Il go è il gioco più antico del mondo. Il go è l’“anti-scacchi”. Il go è l’arte della guerra. Il go è come la vita. Esiste un’infinità di modi in cui è possibile descrivere il gioco noto in tutto il mondo con il suo nome giapponese - “go” appunto, pur essendo nato in Cina con il nome di “wei-chi” - ma nessuno di essi rende giustizia alla sua complessità e alla sua multiformità: tanto per cominciare, non esiste ancora computer che possa battere un professionista (mentre per gli scacchi, pur tra luci ed ombre, è nota la vittoria di Deep Blue, nel 1996-97, contro l’allora campione del mondo Kasparov); e ciò nonostante abbia delle regole semplicissime. Il go è un gioco affascinante che spopola in Oriente (soprattutto in Cina, Giappone e Corea) e sempre più negli Stati Uniti; ma ancora marginalmente in Europa. Perché? È legittimo sospettare che sia perché il go è un gioco che riserva alla razionalità uno spazio limitato, ampliando quello della creatività?
Questa dei tre grandi intellettuali francesi, datata 1969, è da considerarsi un’opera letteraria ancor prima che un manuale: vi si delineano - con uno stile tra il serio e l’accattivante, avente l’esplicito intento di contribuire a diffonderlo - la storia del gioco, il suo regolamento fondamentale e diversi elementi di strategia (oltre a una notevole quantità di storie e aneddoti, in buona parte inventati).
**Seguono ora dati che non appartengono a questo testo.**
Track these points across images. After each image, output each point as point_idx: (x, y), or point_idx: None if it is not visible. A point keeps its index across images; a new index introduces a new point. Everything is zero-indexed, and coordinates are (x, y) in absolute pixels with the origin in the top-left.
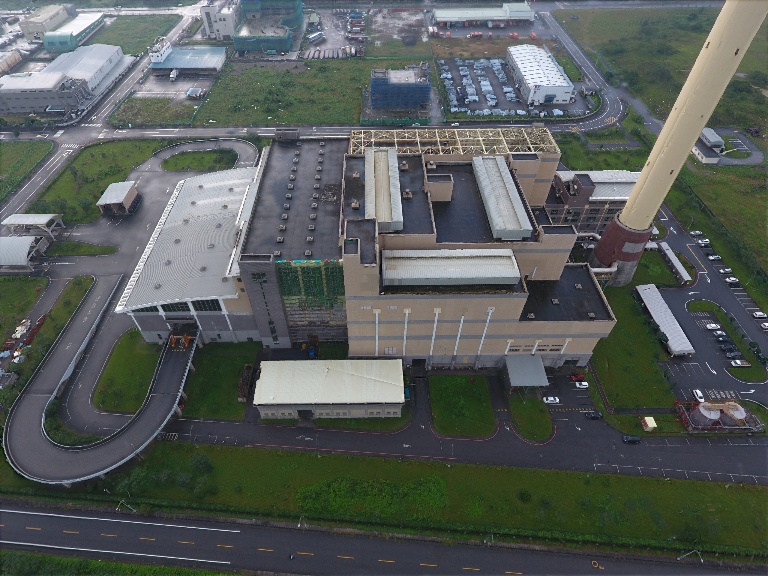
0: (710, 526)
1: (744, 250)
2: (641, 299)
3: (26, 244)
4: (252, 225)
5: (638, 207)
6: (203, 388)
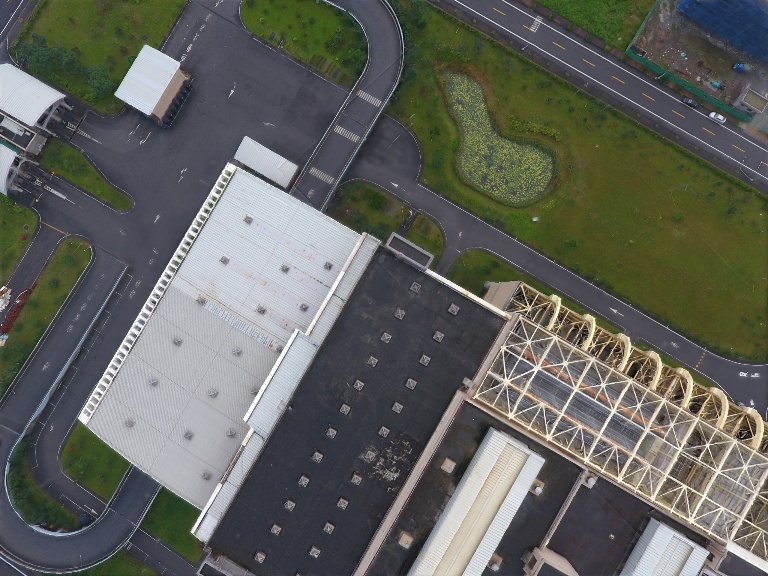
0: None
1: None
2: None
3: (3, 165)
4: (253, 472)
5: None
6: (170, 505)
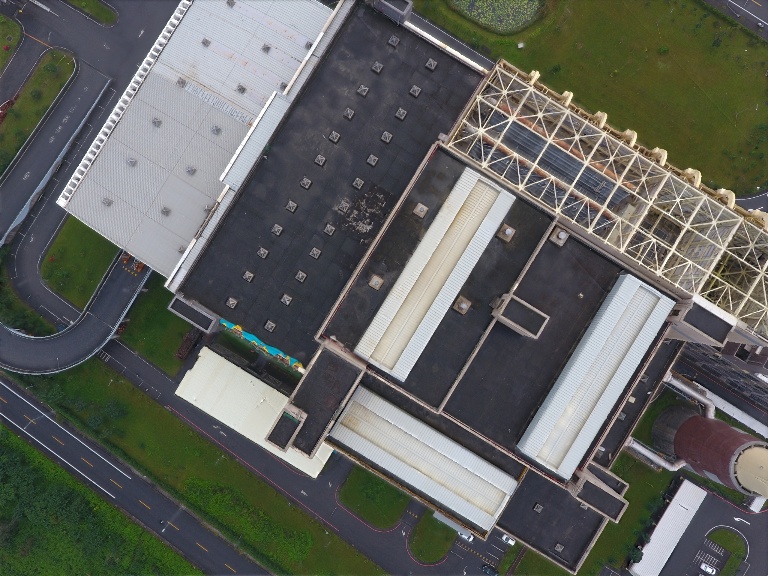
0: None
1: None
2: (672, 497)
3: None
4: (227, 220)
5: None
6: (148, 318)
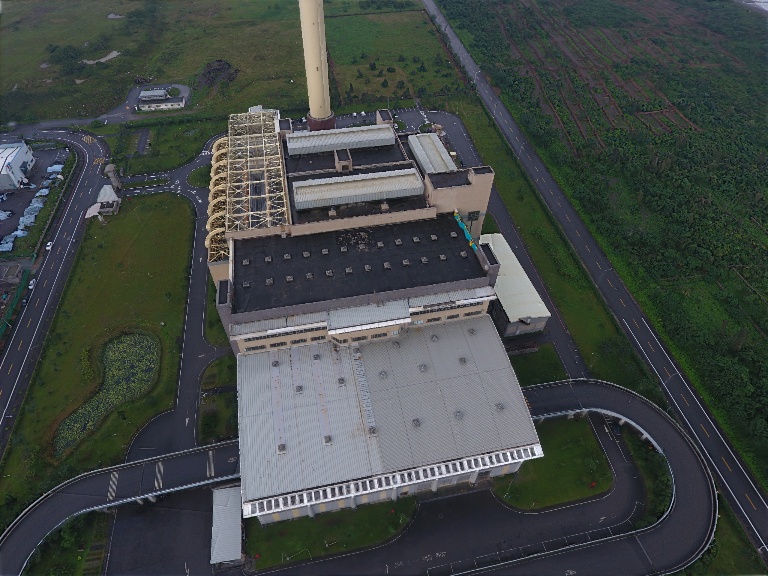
0: (504, 144)
1: (308, 103)
2: None
3: None
4: None
5: (327, 99)
6: None
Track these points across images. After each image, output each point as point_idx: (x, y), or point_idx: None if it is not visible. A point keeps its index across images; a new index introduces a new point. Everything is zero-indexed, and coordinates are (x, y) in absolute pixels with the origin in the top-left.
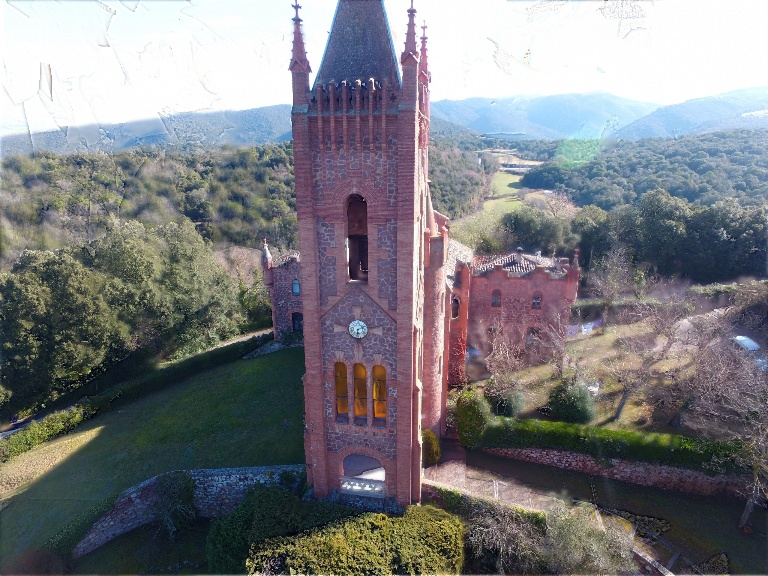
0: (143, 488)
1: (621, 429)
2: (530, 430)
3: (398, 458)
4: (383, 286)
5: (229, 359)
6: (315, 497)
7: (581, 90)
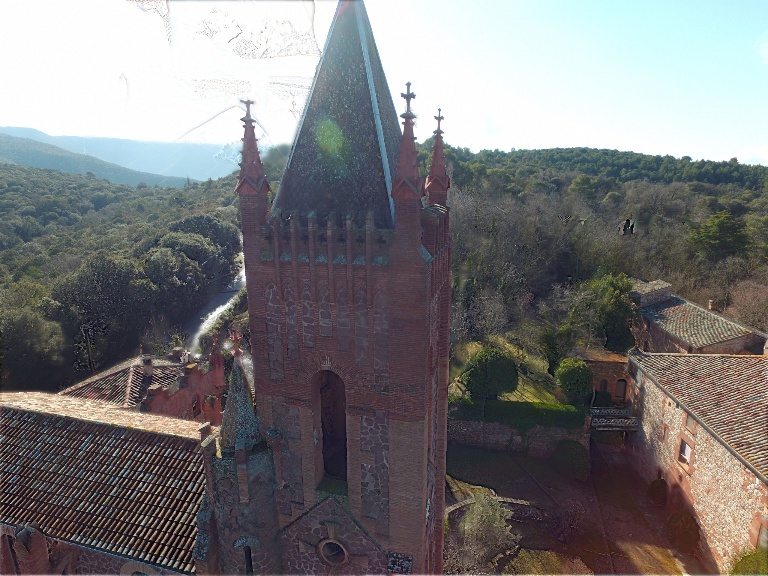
0: None
1: None
2: None
3: None
4: None
5: None
6: None
7: None
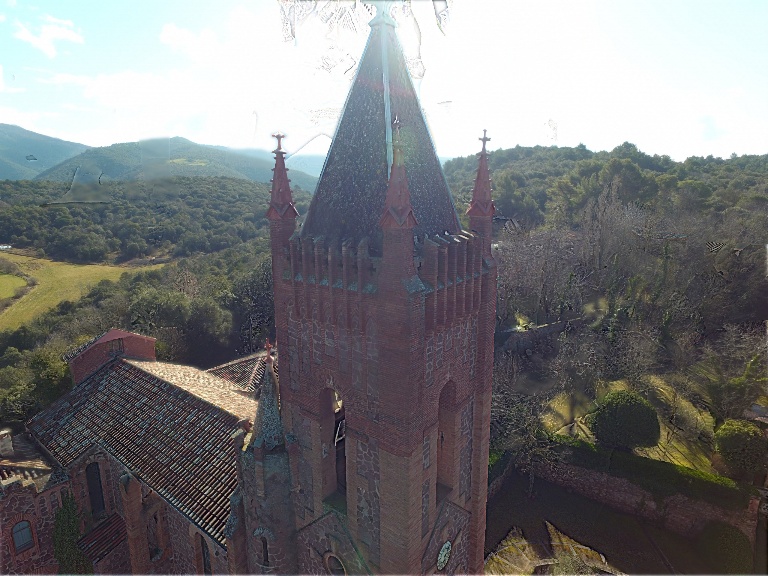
0: None
1: None
2: None
3: None
4: (462, 480)
5: None
6: None
7: (140, 152)
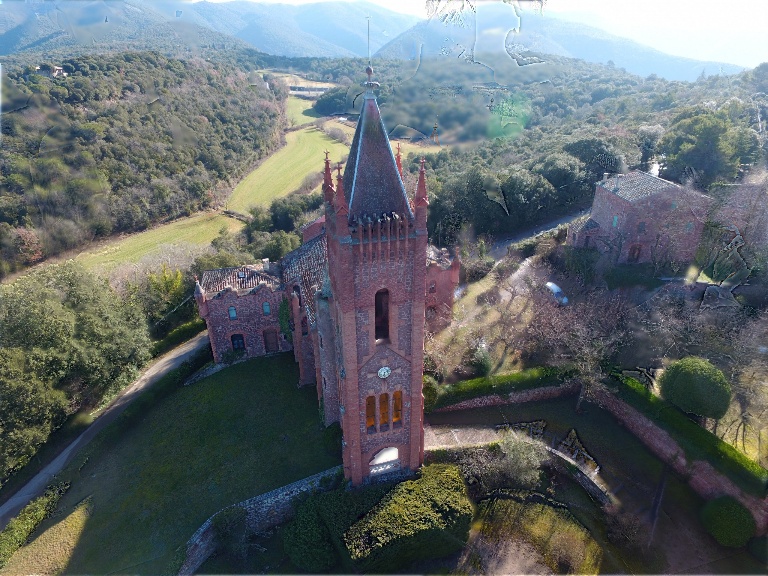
0: (203, 532)
1: (507, 370)
2: (463, 390)
3: (412, 443)
4: (401, 342)
5: (170, 390)
6: (354, 486)
7: (401, 66)
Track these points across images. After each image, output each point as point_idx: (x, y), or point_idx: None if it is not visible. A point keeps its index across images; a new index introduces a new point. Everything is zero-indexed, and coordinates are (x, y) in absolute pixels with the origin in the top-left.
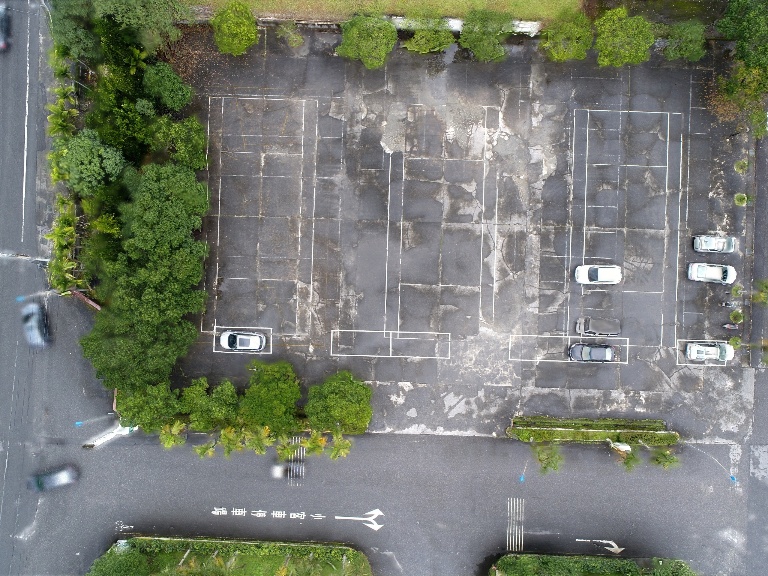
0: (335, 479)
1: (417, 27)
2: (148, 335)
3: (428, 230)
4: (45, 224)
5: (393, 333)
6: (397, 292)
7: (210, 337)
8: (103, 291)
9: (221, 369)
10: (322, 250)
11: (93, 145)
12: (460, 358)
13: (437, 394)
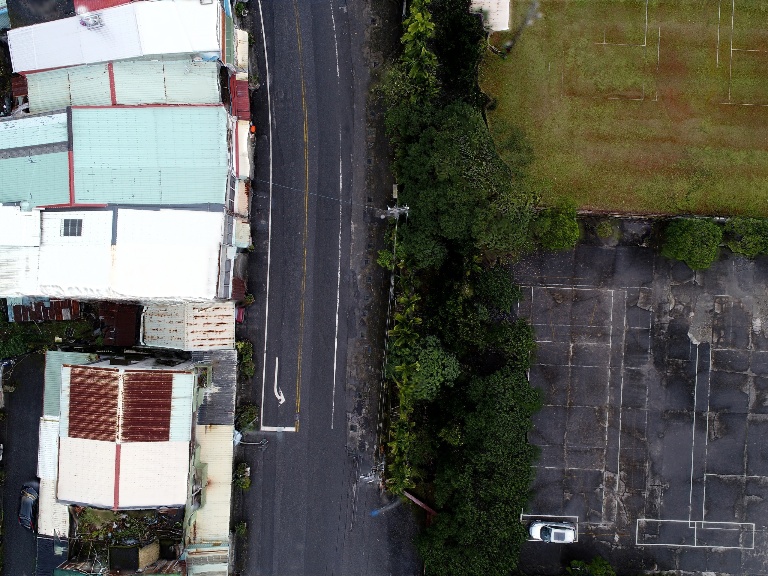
0: None
1: (743, 230)
2: (495, 547)
3: (734, 421)
4: (355, 411)
5: (698, 523)
6: (702, 482)
7: None
8: (439, 495)
9: (527, 557)
10: (629, 440)
11: (438, 355)
12: (764, 548)
13: None
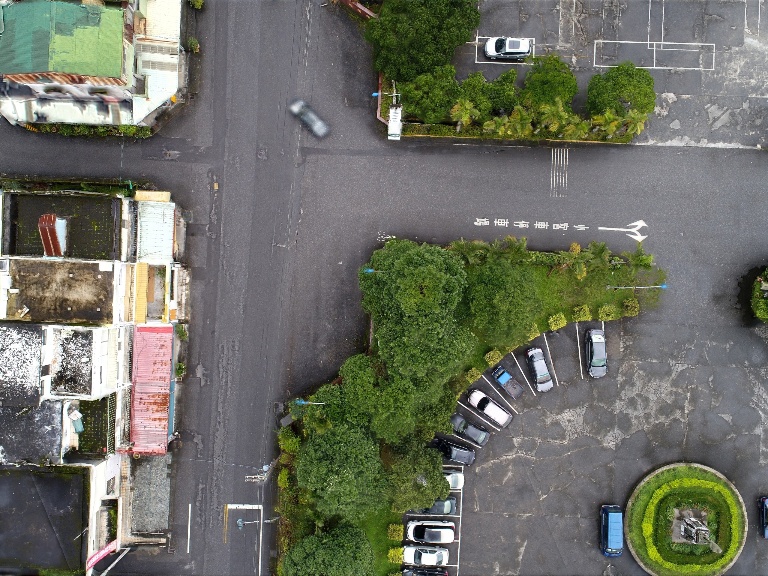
0: (598, 190)
1: None
2: (444, 8)
3: None
4: None
5: (657, 44)
6: (661, 2)
7: (472, 48)
8: None
9: None
10: None
11: None
12: (725, 69)
13: (701, 105)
L’onnipresente polemica contro gli scacchi (che chi conosca il go puo comprendere e apprezzare appieno in tutta la sua ironia), trattato come un gioco for dummies, strappa il sorriso e fa riflettere. Quello che non sta in piedi - nonostante la suggestione - è il paragone con la vita spinto al di là dei limiti metaforici: è vero, nel gioco del go il caso non esiste (come non esiste nella realtà e, a dirla tutta, neanche negli scacchi); ma si tratta pur sempre di un sistema a stati finiti (cioè di un sistema dalle possibilità innumerevoli ma non illimitate), che non lascia all’inventiva personale nessuna possibilità di oltrepassare le regole imposte dalla sua costituzione intrinseca (e nessuna possibilità di immaginare una situazione ulteriore rispetto a quelle che una mente laplaciana potrebbe esaustivamente prevedere). Diverso è invece per la realtà, dove la libertà è davvero la facoltà di creare l’inedito (cioè di uscire perfino dalle regole stabilite). Il paragone degli autori tra il go e la scrittura affascina, quindi, ma non convince. Tutto sommato, poco importa, il go è un gioco che tutti dovrebbero avvicinare una volta nella vita: ma perché è bello, e non per astruse velleità metafisiche. D’altro canto, almeno ad oggi, nessuno è riuscito a esplorarne esaustivamente i confini. E c’è un’altra prerogativa a renderlo infine nobile fra i nobili: il suo sistema di handicap iniziali rende possibile una partita “ad armi pari” perfino tra un campione e un principiante. Altro che gli scacchi.
G. Perec, P. Lusson, J. Roubaud, Breve trattato sulla sottile arte del go, ed. Quodlibet, 2015.